I've got the filter standing in a plastic box, so I can keep it running, and just empty the box's water twice a day, though last night I found an adult cherry shrimp in the box, how it got there I have no idea. :? 

Has anyone else had issues contacting Tetra? If they have, have you found a way to get through to them? It's geting rather annoying!

Cheers,


----------



## JamesM (6 May 2009)

I'd be more concerned with how the adult cherry got in the bowl tbh.


----------



## squiggley (6 May 2009)

Go through the website mentioned above but it will take about a week to get it though


----------



## alip01 (6 May 2009)

OK, I've gone through the website, hopefully that will get me the required parts soon!

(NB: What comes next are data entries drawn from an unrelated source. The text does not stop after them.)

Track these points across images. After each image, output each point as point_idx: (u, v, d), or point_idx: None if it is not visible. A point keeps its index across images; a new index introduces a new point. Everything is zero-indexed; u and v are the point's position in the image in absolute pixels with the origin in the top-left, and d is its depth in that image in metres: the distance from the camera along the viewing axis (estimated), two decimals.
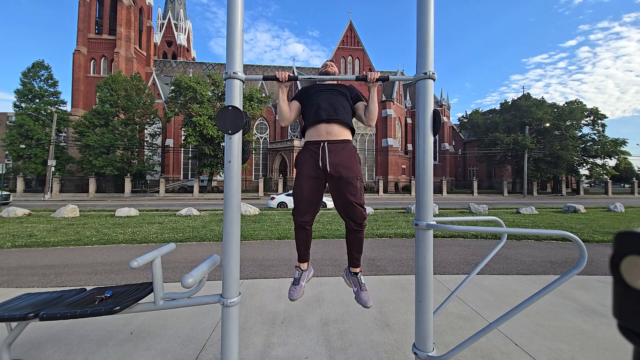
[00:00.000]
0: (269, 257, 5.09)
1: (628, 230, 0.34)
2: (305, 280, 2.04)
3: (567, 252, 5.39)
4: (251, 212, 11.39)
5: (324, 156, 1.84)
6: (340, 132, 1.90)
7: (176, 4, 63.68)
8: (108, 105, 29.62)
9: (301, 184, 1.89)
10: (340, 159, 1.84)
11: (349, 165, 1.85)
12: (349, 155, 1.88)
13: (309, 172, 1.88)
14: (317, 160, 1.85)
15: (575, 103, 37.74)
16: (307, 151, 1.93)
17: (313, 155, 1.88)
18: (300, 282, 2.00)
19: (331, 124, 1.88)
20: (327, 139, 1.87)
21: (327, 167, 1.83)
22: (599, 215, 11.64)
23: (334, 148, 1.86)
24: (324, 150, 1.85)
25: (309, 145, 1.93)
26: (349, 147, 1.91)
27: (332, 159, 1.84)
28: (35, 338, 2.36)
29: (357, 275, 2.02)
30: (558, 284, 0.99)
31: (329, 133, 1.88)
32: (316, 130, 1.90)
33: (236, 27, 1.48)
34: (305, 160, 1.91)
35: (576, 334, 2.43)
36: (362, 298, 1.92)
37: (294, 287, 1.98)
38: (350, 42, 38.90)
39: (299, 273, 2.04)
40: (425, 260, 1.36)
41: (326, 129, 1.88)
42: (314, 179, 1.88)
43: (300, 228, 1.97)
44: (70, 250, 5.65)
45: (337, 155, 1.85)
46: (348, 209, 1.86)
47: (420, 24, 1.42)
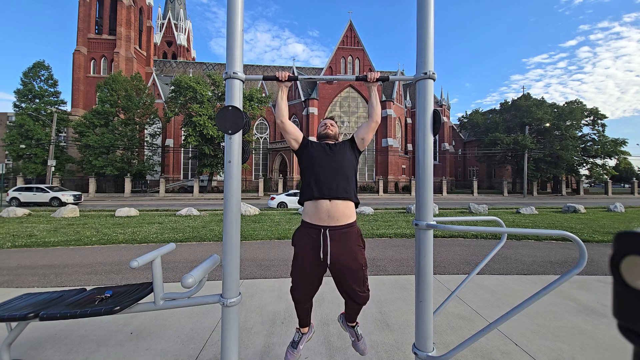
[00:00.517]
0: (269, 257, 5.09)
1: (628, 230, 0.34)
2: (304, 343, 1.94)
3: (567, 252, 5.39)
4: (251, 212, 11.39)
5: (325, 246, 1.66)
6: (343, 213, 1.71)
7: (176, 4, 63.66)
8: (108, 105, 29.61)
9: (299, 270, 1.76)
10: (343, 250, 1.68)
11: (353, 256, 1.70)
12: (352, 243, 1.72)
13: (309, 261, 1.73)
14: (317, 251, 1.69)
15: (575, 103, 37.73)
16: (306, 236, 1.74)
17: (313, 242, 1.70)
18: (299, 346, 1.89)
19: (334, 202, 1.70)
20: (328, 224, 1.68)
21: (328, 259, 1.67)
22: (599, 215, 11.64)
23: (337, 236, 1.68)
24: (325, 239, 1.67)
25: (308, 229, 1.74)
26: (352, 232, 1.73)
27: (334, 250, 1.67)
28: (35, 338, 2.36)
29: (354, 328, 2.01)
30: (558, 284, 0.99)
31: (330, 217, 1.68)
32: (316, 209, 1.71)
33: (236, 27, 1.48)
34: (304, 245, 1.74)
35: (576, 334, 2.43)
36: (359, 347, 1.97)
37: (291, 349, 1.87)
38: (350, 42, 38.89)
39: (298, 336, 1.93)
40: (425, 260, 1.36)
41: (328, 211, 1.69)
42: (314, 266, 1.74)
43: (299, 305, 1.89)
44: (70, 250, 5.65)
45: (339, 245, 1.68)
46: (352, 295, 1.80)
47: (420, 24, 1.42)
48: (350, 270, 1.71)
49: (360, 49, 38.86)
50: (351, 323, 2.01)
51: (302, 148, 1.88)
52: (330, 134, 1.98)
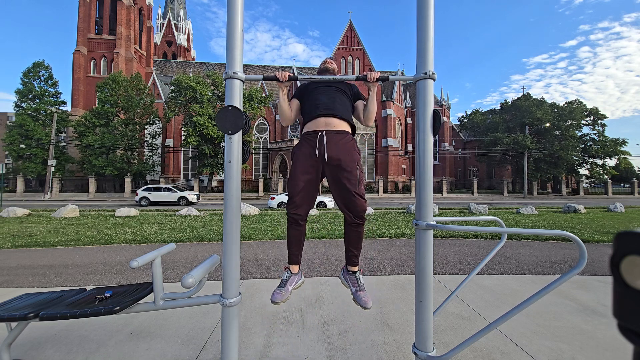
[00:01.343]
0: (269, 257, 5.09)
1: (628, 230, 0.34)
2: (293, 285, 1.85)
3: (567, 252, 5.39)
4: (251, 212, 11.39)
5: (322, 145, 1.76)
6: (339, 124, 1.83)
7: (176, 4, 63.67)
8: (108, 105, 29.63)
9: (297, 174, 1.80)
10: (338, 147, 1.77)
11: (347, 153, 1.77)
12: (348, 144, 1.80)
13: (306, 162, 1.79)
14: (314, 149, 1.77)
15: (575, 103, 37.74)
16: (304, 141, 1.84)
17: (310, 144, 1.80)
18: (287, 286, 1.81)
19: (330, 118, 1.82)
20: (325, 129, 1.80)
21: (324, 155, 1.75)
22: (599, 215, 11.64)
23: (333, 137, 1.78)
24: (321, 139, 1.77)
25: (306, 135, 1.85)
26: (348, 137, 1.84)
27: (330, 147, 1.76)
28: (35, 338, 2.36)
29: (356, 274, 1.89)
30: (558, 284, 0.99)
31: (327, 124, 1.81)
32: (315, 122, 1.84)
33: (236, 27, 1.48)
34: (301, 150, 1.83)
35: (576, 334, 2.43)
36: (361, 299, 1.76)
37: (279, 289, 1.79)
38: (350, 42, 38.90)
39: (287, 275, 1.87)
40: (425, 260, 1.36)
41: (325, 121, 1.81)
42: (311, 168, 1.79)
43: (293, 223, 1.86)
44: (70, 250, 5.65)
45: (335, 144, 1.77)
46: (347, 200, 1.77)
47: (420, 23, 1.42)
48: (343, 168, 1.76)
49: (360, 49, 38.86)
50: (352, 267, 1.91)
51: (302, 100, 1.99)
52: (330, 67, 2.10)
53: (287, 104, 1.90)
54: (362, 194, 1.79)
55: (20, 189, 29.02)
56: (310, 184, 1.82)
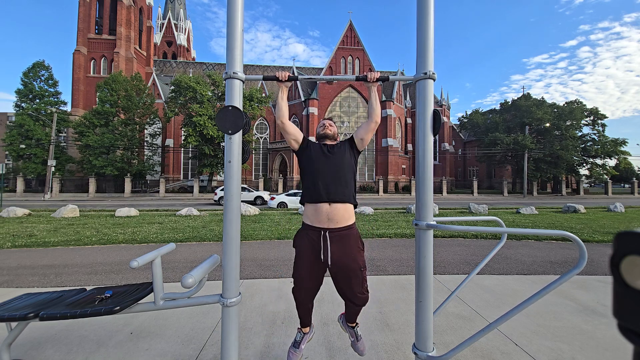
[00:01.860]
0: (269, 257, 5.09)
1: (628, 230, 0.34)
2: (305, 342, 1.96)
3: (567, 252, 5.39)
4: (251, 212, 11.39)
5: (326, 248, 1.72)
6: (343, 216, 1.76)
7: (176, 4, 63.66)
8: (108, 105, 29.61)
9: (301, 271, 1.80)
10: (343, 251, 1.73)
11: (352, 257, 1.75)
12: (352, 245, 1.77)
13: (310, 261, 1.78)
14: (318, 252, 1.75)
15: (575, 103, 37.73)
16: (306, 237, 1.79)
17: (313, 244, 1.76)
18: (301, 346, 1.92)
19: (333, 205, 1.74)
20: (328, 226, 1.74)
21: (328, 260, 1.73)
22: (599, 215, 11.64)
23: (336, 238, 1.73)
24: (325, 241, 1.73)
25: (308, 230, 1.79)
26: (352, 234, 1.79)
27: (334, 251, 1.72)
28: (35, 338, 2.36)
29: (354, 328, 2.01)
30: (558, 284, 0.99)
31: (330, 220, 1.73)
32: (316, 212, 1.76)
33: (236, 27, 1.48)
34: (305, 247, 1.79)
35: (576, 334, 2.43)
36: (358, 348, 1.98)
37: (293, 349, 1.90)
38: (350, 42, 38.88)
39: (300, 336, 1.96)
40: (425, 260, 1.36)
41: (327, 213, 1.73)
42: (315, 267, 1.79)
43: (301, 306, 1.90)
44: (70, 250, 5.65)
45: (339, 246, 1.73)
46: (350, 296, 1.83)
47: (420, 24, 1.42)
48: (349, 271, 1.75)
49: (360, 49, 38.85)
50: (351, 324, 2.02)
51: (302, 149, 1.90)
52: (329, 134, 1.99)
53: (286, 103, 1.89)
54: (365, 291, 1.85)
55: (20, 189, 29.02)
56: (315, 280, 1.84)
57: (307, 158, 1.86)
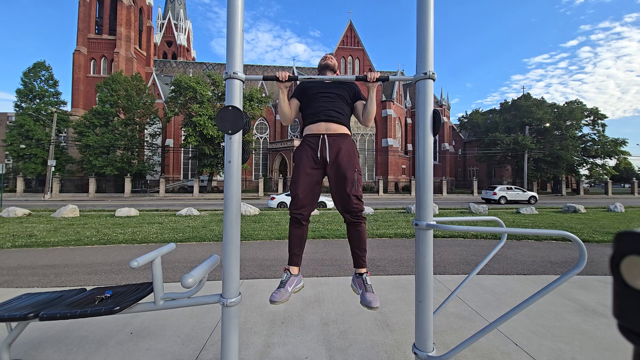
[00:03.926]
0: (269, 257, 5.09)
1: (628, 230, 0.34)
2: (292, 286, 1.83)
3: (567, 252, 5.39)
4: (251, 212, 11.39)
5: (324, 147, 1.87)
6: (339, 128, 1.93)
7: (176, 4, 63.66)
8: (108, 105, 29.62)
9: (300, 175, 1.88)
10: (339, 150, 1.87)
11: (348, 156, 1.87)
12: (348, 147, 1.90)
13: (308, 163, 1.88)
14: (316, 152, 1.88)
15: (575, 103, 37.74)
16: (305, 143, 1.94)
17: (312, 146, 1.90)
18: (287, 287, 1.79)
19: (330, 123, 1.92)
20: (326, 132, 1.91)
21: (326, 157, 1.85)
22: (599, 215, 11.64)
23: (334, 140, 1.89)
24: (323, 142, 1.88)
25: (307, 138, 1.95)
26: (348, 140, 1.94)
27: (331, 150, 1.87)
28: (35, 338, 2.36)
29: (362, 276, 1.86)
30: (558, 284, 0.99)
31: (328, 129, 1.91)
32: (316, 126, 1.93)
33: (236, 27, 1.48)
34: (304, 151, 1.92)
35: (576, 334, 2.43)
36: (366, 298, 1.72)
37: (278, 290, 1.76)
38: (351, 42, 38.89)
39: (287, 276, 1.86)
40: (425, 260, 1.36)
41: (325, 126, 1.91)
42: (313, 169, 1.89)
43: (296, 222, 1.90)
44: (70, 250, 5.65)
45: (336, 146, 1.88)
46: (344, 201, 1.86)
47: (420, 24, 1.42)
48: (345, 171, 1.85)
49: (360, 49, 38.86)
50: (359, 269, 1.90)
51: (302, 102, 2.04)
52: (330, 64, 2.11)
53: (287, 104, 1.92)
54: (359, 196, 1.88)
55: (20, 189, 29.01)
56: (312, 185, 1.90)
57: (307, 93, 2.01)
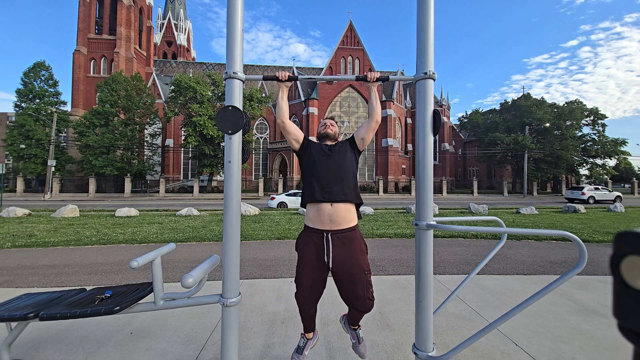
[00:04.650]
0: (269, 257, 5.08)
1: (628, 230, 0.34)
2: (309, 349, 1.91)
3: (567, 252, 5.39)
4: (251, 212, 11.39)
5: (328, 250, 1.71)
6: (345, 217, 1.74)
7: (176, 4, 63.65)
8: (108, 105, 29.61)
9: (303, 275, 1.77)
10: (345, 254, 1.71)
11: (355, 260, 1.72)
12: (355, 247, 1.74)
13: (312, 265, 1.75)
14: (321, 255, 1.73)
15: (575, 103, 37.73)
16: (309, 240, 1.77)
17: (316, 246, 1.74)
18: (304, 352, 1.88)
19: (335, 206, 1.73)
20: (330, 228, 1.72)
21: (330, 262, 1.72)
22: (599, 215, 11.64)
23: (339, 240, 1.72)
24: (327, 243, 1.71)
25: (311, 233, 1.77)
26: (354, 236, 1.76)
27: (336, 254, 1.71)
28: (35, 338, 2.36)
29: (356, 331, 1.98)
30: (558, 284, 0.99)
31: (332, 221, 1.72)
32: (318, 213, 1.74)
33: (236, 26, 1.48)
34: (307, 250, 1.77)
35: (576, 334, 2.43)
36: (359, 350, 1.95)
37: (296, 355, 1.87)
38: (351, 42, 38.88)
39: (304, 341, 1.91)
40: (425, 260, 1.36)
41: (329, 215, 1.72)
42: (318, 271, 1.76)
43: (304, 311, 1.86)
44: (70, 250, 5.65)
45: (342, 249, 1.72)
46: (354, 303, 1.78)
47: (420, 24, 1.42)
48: (352, 275, 1.72)
49: (360, 49, 38.85)
50: (353, 326, 1.99)
51: (302, 149, 1.89)
52: (330, 133, 1.98)
53: (286, 103, 1.90)
54: (371, 296, 1.78)
55: (20, 189, 29.00)
56: (318, 284, 1.80)
57: (308, 158, 1.85)
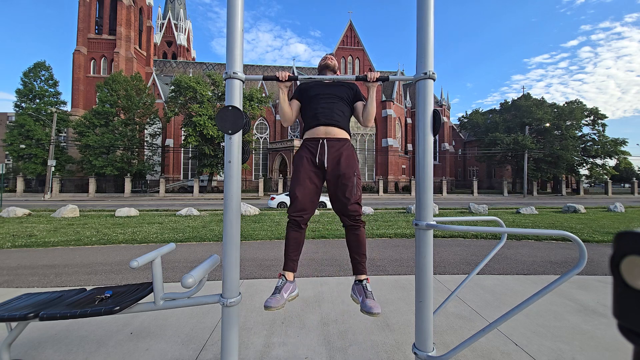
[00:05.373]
0: (269, 257, 5.09)
1: (628, 230, 0.34)
2: (287, 292, 1.76)
3: (567, 252, 5.39)
4: (251, 212, 11.39)
5: (323, 152, 1.87)
6: (338, 132, 1.93)
7: (176, 4, 63.67)
8: (108, 105, 29.63)
9: (299, 178, 1.88)
10: (338, 155, 1.87)
11: (347, 161, 1.87)
12: (347, 152, 1.90)
13: (308, 167, 1.88)
14: (315, 156, 1.88)
15: (575, 103, 37.75)
16: (305, 147, 1.94)
17: (311, 151, 1.90)
18: (282, 293, 1.72)
19: (330, 127, 1.92)
20: (326, 137, 1.90)
21: (324, 162, 1.85)
22: (599, 215, 11.64)
23: (333, 145, 1.89)
24: (322, 147, 1.88)
25: (307, 142, 1.95)
26: (347, 144, 1.94)
27: (330, 154, 1.86)
28: (35, 338, 2.36)
29: (362, 283, 1.79)
30: (558, 284, 0.99)
31: (327, 133, 1.91)
32: (315, 130, 1.93)
33: (236, 26, 1.48)
34: (303, 156, 1.92)
35: (576, 334, 2.43)
36: (367, 304, 1.64)
37: (273, 295, 1.69)
38: (351, 42, 38.89)
39: (282, 282, 1.79)
40: (425, 260, 1.36)
41: (325, 130, 1.91)
42: (313, 173, 1.88)
43: (294, 225, 1.85)
44: (70, 250, 5.65)
45: (335, 151, 1.88)
46: (342, 205, 1.85)
47: (420, 24, 1.42)
48: (344, 176, 1.84)
49: (360, 49, 38.86)
50: (359, 276, 1.84)
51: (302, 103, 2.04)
52: (330, 64, 2.10)
53: (287, 104, 1.92)
54: (358, 200, 1.87)
55: (20, 189, 29.01)
56: (312, 189, 1.89)
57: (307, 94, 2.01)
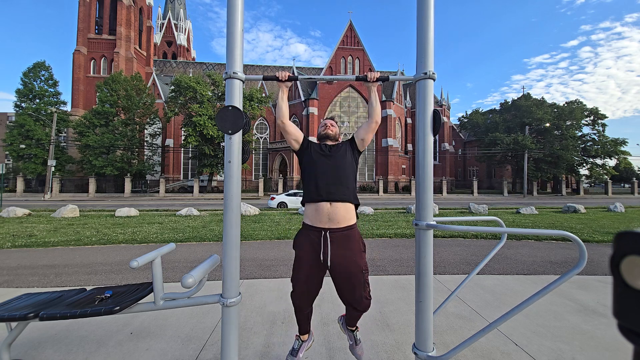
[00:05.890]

I really don't know how the cherry got into the box, the only way I can think of is that it came through the leak, but I can't believe that the gap is big enough for a shrimp.  I did take the filter apart a couple of days ago, so I guess it could have escaped then, and jumped into the box... :?


----------



## Aqua sobriquet (16 Oct 2022)

I don’t like necroposting on old threads but my EX600+ is leaking inside the head. I’ve sent an email to Tetra but I don’t know whether they’ll replace this part now?  Replacements are available for about £18. Just to be sure, did replacing this part cure the problem? I notice the lever is a slightly different shape to the original so I assume this is the updated model TIA.


----------